Exercise requirements: Return, unchanged, the lines in the records from the line with "Xem với cỡ chữ" to the line with "định công tác cán bộ", including both of those lines.

Supplied records:
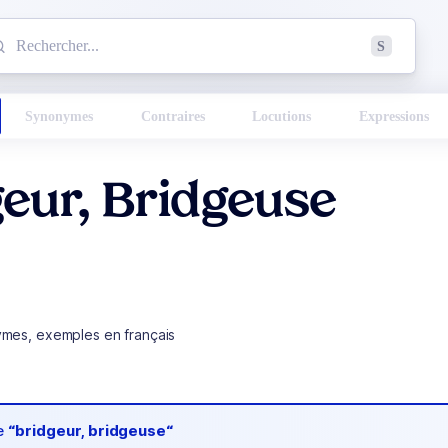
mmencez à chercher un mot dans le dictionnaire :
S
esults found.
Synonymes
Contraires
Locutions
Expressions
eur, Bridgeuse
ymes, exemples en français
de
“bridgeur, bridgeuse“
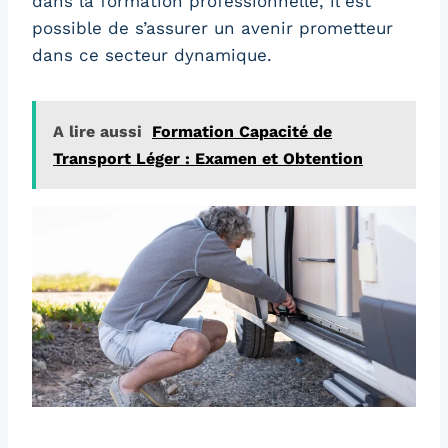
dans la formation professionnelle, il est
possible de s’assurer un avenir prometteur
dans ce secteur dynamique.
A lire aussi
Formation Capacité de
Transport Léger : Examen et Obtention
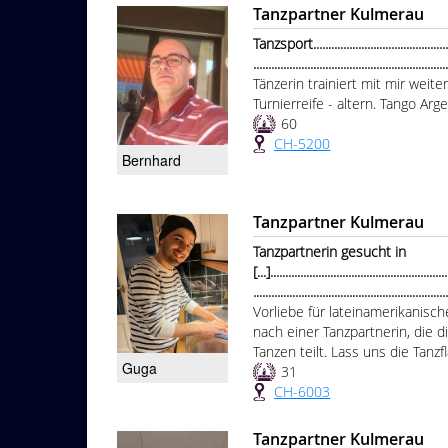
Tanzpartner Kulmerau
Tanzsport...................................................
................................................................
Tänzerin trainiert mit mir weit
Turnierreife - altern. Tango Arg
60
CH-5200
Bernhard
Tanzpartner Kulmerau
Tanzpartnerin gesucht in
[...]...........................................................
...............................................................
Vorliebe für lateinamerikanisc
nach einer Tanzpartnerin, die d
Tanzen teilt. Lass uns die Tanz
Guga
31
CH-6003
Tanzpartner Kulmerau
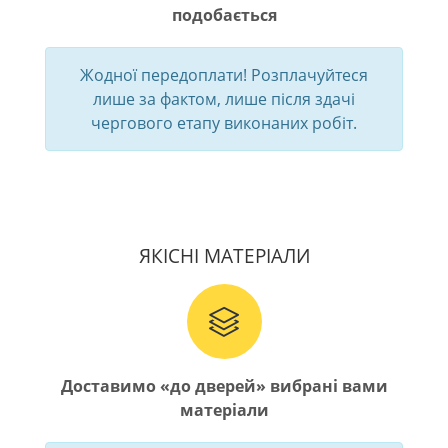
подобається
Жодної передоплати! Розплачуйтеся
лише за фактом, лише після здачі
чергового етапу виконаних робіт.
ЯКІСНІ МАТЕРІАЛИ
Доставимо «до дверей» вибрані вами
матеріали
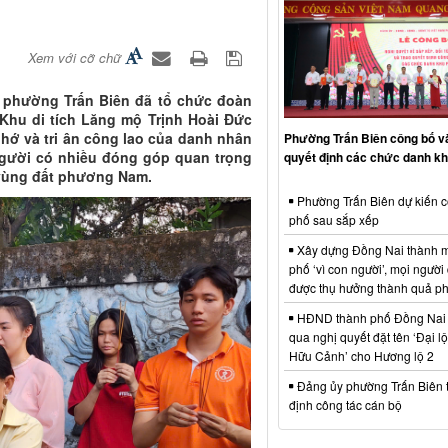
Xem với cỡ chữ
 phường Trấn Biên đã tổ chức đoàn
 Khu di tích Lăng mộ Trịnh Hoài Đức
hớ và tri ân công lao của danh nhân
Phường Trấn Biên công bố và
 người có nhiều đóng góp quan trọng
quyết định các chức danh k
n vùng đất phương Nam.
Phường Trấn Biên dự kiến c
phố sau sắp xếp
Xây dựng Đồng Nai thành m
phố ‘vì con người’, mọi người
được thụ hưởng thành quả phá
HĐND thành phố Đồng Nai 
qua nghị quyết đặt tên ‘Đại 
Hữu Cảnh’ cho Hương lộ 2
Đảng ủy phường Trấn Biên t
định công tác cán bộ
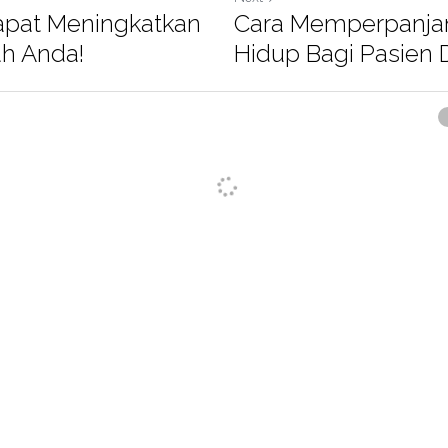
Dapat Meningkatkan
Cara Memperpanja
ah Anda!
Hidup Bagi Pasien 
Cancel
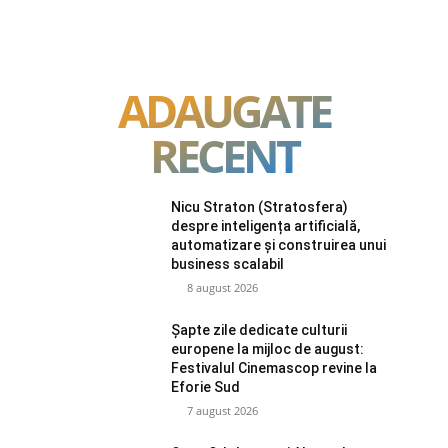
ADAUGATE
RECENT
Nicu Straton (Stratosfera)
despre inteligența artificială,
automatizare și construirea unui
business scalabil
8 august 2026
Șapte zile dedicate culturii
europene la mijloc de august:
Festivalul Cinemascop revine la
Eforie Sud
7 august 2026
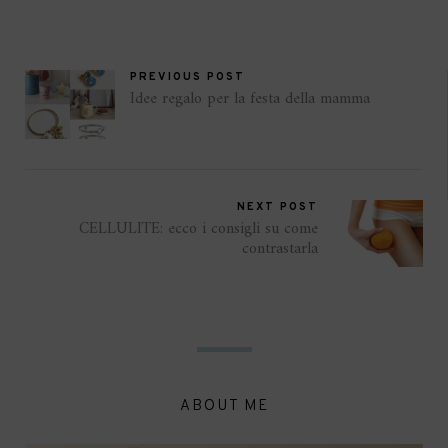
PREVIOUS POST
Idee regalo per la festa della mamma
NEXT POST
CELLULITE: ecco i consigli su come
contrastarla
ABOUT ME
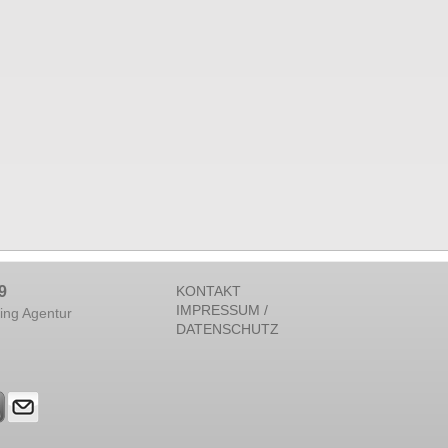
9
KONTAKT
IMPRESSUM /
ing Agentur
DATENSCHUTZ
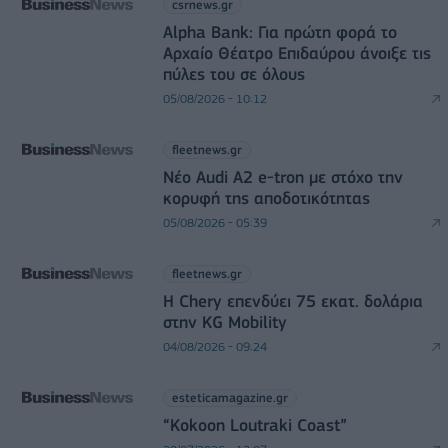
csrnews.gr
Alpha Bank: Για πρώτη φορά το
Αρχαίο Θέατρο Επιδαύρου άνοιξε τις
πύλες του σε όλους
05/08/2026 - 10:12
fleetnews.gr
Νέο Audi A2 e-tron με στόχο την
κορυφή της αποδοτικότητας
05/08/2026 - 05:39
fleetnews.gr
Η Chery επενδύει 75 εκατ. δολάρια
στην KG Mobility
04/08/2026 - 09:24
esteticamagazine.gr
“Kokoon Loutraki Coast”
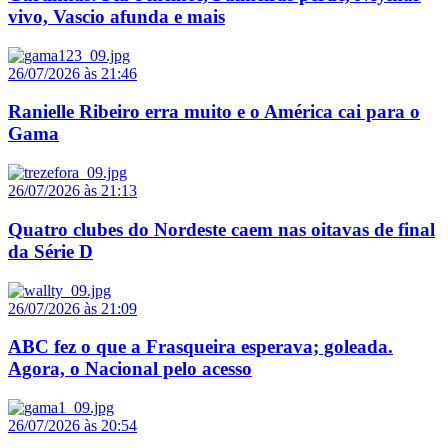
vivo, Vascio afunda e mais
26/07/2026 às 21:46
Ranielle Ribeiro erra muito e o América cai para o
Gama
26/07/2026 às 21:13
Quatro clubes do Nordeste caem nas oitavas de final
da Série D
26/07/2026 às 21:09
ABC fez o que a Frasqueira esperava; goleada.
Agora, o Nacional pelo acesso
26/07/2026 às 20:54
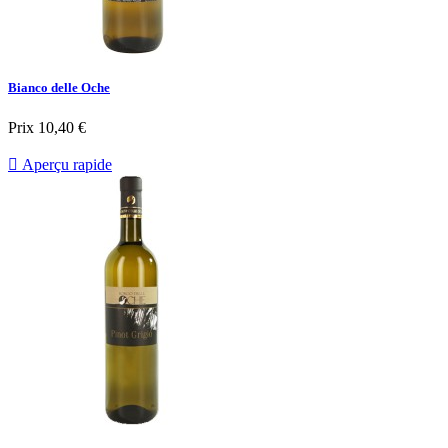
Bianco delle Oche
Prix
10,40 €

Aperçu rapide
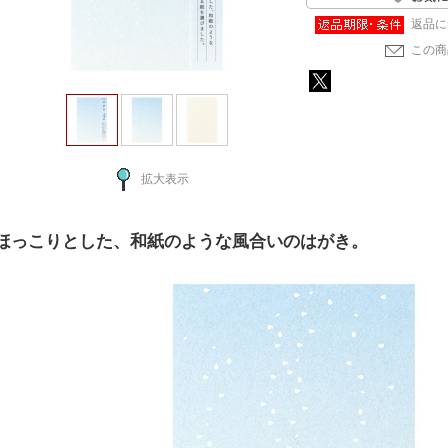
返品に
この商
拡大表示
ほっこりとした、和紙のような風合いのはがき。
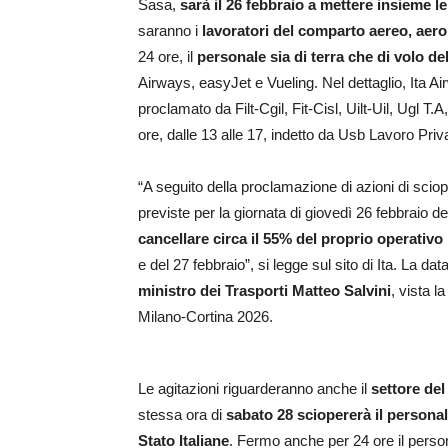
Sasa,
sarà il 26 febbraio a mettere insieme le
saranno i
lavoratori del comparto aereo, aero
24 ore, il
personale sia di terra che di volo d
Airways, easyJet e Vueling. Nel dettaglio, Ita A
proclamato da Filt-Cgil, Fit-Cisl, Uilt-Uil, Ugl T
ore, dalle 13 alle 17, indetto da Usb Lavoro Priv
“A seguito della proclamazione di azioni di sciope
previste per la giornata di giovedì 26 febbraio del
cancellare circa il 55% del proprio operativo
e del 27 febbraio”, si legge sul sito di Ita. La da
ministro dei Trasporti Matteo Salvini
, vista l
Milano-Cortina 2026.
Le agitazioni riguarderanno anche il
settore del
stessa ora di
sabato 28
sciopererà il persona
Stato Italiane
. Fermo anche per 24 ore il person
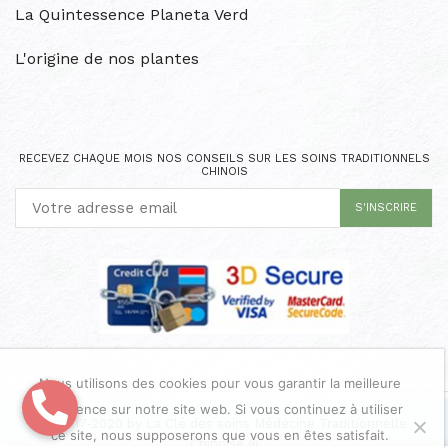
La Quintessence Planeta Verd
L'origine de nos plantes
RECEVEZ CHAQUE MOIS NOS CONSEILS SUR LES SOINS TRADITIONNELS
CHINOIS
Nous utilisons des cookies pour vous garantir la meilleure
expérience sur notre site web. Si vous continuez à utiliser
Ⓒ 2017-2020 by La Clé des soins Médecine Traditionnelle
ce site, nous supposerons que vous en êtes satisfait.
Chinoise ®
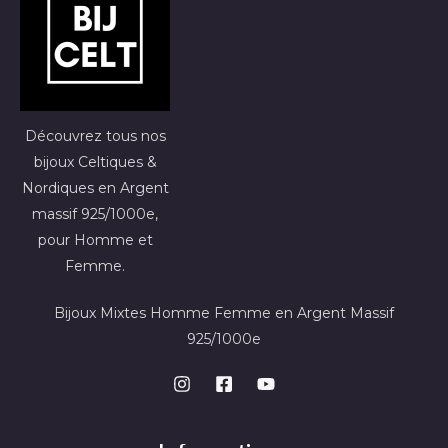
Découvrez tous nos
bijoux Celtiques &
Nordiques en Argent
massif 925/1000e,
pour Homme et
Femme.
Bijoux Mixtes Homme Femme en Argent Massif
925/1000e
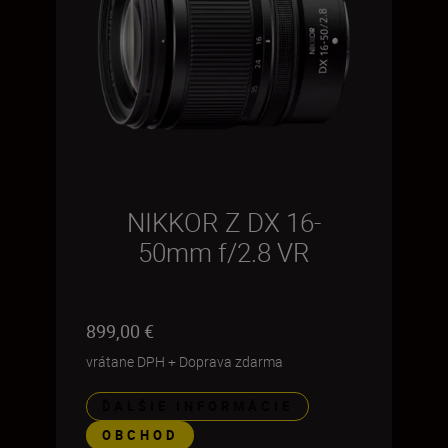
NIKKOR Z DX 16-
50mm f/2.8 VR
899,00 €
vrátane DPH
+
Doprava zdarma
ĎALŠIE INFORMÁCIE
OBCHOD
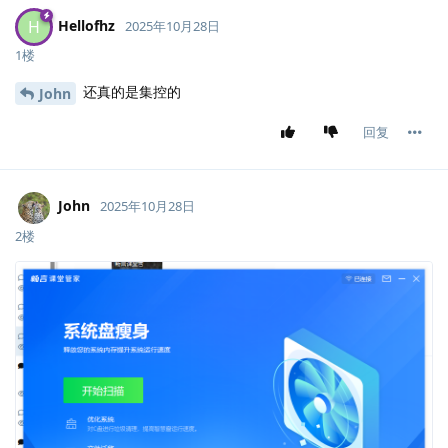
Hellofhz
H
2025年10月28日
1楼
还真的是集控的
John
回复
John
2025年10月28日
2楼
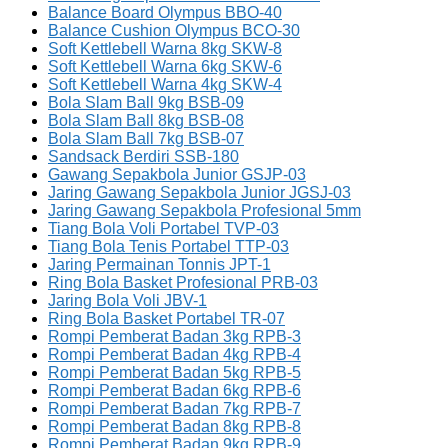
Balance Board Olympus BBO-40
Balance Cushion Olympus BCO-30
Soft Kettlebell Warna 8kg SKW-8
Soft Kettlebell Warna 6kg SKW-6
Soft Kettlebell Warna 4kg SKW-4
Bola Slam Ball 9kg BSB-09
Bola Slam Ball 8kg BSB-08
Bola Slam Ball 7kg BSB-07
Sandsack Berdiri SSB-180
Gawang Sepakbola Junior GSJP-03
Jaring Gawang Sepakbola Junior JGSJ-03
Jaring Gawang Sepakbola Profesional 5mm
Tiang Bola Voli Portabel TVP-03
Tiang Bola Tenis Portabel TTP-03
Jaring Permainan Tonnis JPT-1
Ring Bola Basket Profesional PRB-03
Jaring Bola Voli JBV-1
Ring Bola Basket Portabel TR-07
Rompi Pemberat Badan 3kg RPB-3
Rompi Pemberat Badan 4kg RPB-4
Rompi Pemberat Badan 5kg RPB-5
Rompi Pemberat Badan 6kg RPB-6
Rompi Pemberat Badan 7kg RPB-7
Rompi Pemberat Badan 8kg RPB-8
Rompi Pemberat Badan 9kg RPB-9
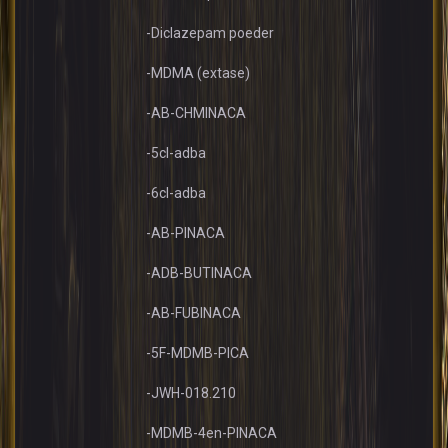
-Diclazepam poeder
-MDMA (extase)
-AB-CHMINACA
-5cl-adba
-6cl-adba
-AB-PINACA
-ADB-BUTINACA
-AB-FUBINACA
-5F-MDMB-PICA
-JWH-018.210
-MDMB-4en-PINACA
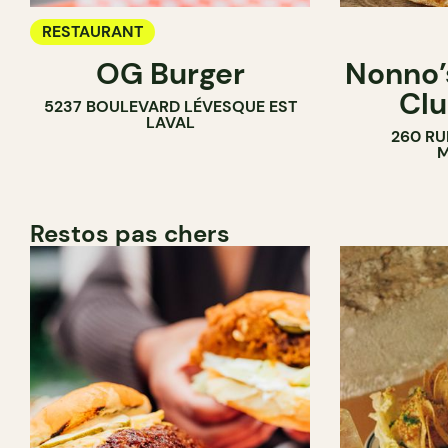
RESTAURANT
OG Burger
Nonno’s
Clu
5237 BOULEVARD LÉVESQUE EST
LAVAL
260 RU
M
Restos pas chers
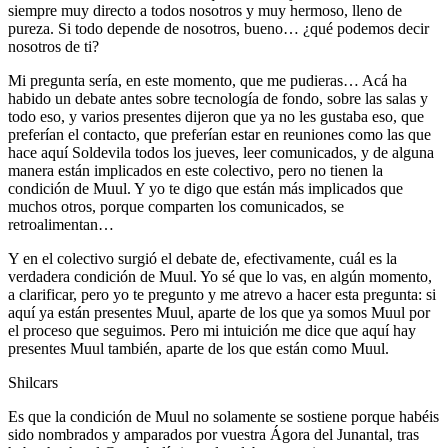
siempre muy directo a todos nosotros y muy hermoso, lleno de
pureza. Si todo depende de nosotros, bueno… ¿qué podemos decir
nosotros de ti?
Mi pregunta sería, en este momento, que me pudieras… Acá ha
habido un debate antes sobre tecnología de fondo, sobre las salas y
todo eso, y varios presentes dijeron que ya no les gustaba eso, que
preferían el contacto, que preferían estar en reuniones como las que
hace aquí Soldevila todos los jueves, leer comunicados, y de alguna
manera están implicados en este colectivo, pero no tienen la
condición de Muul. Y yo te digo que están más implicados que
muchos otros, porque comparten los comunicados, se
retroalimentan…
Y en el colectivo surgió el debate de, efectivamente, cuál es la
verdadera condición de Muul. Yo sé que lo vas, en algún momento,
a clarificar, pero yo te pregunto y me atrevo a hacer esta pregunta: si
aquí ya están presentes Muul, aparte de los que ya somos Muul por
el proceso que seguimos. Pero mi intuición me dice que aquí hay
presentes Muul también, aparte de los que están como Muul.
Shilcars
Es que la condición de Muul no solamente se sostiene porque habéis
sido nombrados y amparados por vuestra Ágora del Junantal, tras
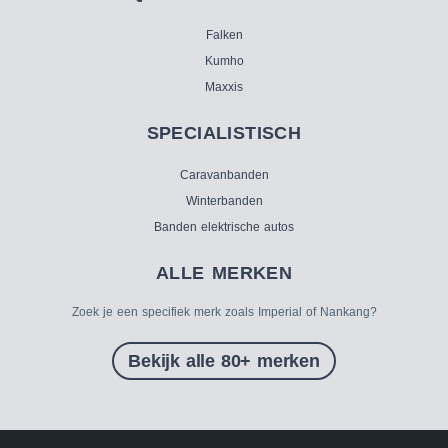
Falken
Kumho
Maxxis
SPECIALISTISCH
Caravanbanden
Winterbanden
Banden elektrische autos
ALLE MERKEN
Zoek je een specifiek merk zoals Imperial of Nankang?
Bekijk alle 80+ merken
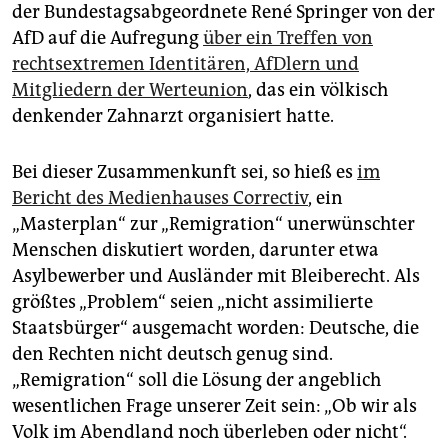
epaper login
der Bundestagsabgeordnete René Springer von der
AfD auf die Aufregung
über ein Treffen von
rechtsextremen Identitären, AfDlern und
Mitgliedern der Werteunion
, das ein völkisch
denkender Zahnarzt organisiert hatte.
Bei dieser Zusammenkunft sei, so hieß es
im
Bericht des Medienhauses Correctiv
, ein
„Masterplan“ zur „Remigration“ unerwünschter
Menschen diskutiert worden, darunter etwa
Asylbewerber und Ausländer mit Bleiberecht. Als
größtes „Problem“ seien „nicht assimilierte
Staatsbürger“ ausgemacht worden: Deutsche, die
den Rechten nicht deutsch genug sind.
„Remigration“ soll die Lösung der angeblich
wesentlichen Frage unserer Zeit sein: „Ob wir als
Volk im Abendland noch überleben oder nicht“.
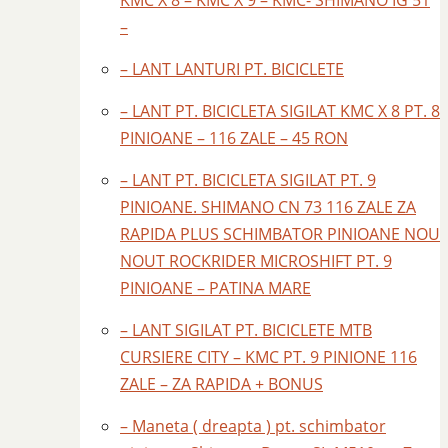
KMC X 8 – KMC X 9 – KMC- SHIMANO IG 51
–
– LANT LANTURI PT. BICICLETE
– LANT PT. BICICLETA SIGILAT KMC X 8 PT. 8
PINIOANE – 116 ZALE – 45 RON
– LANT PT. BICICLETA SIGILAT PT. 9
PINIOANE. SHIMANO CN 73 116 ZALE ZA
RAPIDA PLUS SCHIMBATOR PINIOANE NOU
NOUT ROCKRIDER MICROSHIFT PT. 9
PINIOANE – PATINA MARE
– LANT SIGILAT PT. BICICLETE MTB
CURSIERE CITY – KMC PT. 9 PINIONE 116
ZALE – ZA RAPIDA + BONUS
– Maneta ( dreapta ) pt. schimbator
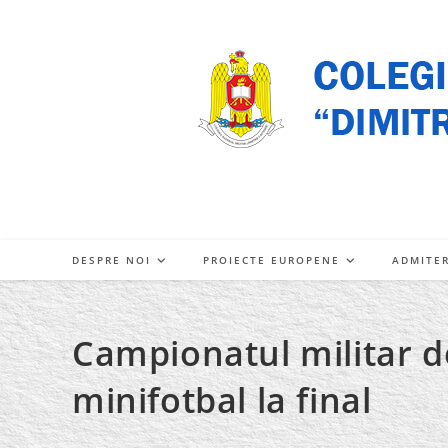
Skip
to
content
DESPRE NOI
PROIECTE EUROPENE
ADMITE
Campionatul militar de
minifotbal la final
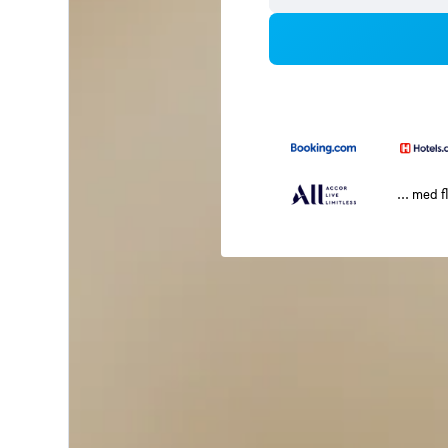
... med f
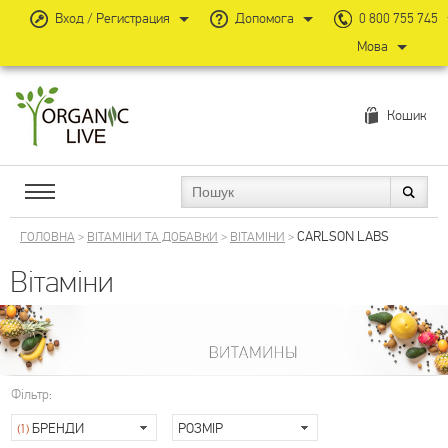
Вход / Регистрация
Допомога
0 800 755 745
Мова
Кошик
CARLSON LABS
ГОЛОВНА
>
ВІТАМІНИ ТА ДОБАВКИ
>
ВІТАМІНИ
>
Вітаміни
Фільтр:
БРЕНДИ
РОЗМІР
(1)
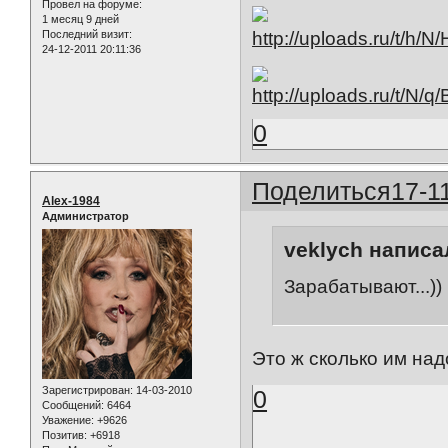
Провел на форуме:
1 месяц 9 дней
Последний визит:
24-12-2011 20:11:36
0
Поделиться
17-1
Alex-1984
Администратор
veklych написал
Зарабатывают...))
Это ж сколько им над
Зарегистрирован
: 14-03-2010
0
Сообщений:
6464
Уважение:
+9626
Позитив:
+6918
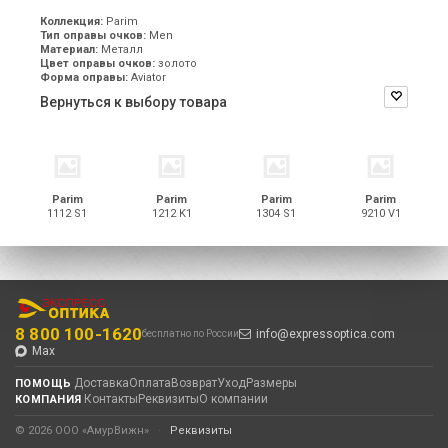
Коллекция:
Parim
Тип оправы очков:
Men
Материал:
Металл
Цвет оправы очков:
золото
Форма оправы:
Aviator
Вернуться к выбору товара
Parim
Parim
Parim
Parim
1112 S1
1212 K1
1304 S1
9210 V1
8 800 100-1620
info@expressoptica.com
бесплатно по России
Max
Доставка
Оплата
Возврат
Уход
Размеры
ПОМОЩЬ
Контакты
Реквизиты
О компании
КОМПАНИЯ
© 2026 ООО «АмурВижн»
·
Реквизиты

Task solution:
Xem với cỡ chữ
 phường Trấn Biên đã tổ chức đoàn
 Khu di tích Lăng mộ Trịnh Hoài Đức
hớ và tri ân công lao của danh nhân
Phường Trấn Biên công bố và
 người có nhiều đóng góp quan trọng
quyết định các chức danh k
n vùng đất phương Nam.
Phường Trấn Biên dự kiến c
phố sau sắp xếp
Xây dựng Đồng Nai thành m
phố ‘vì con người’, mọi người
được thụ hưởng thành quả phá
HĐND thành phố Đồng Nai 
qua nghị quyết đặt tên ‘Đại 
Hữu Cảnh’ cho Hương lộ 2
Đảng ủy phường Trấn Biên t
định công tác cán bộ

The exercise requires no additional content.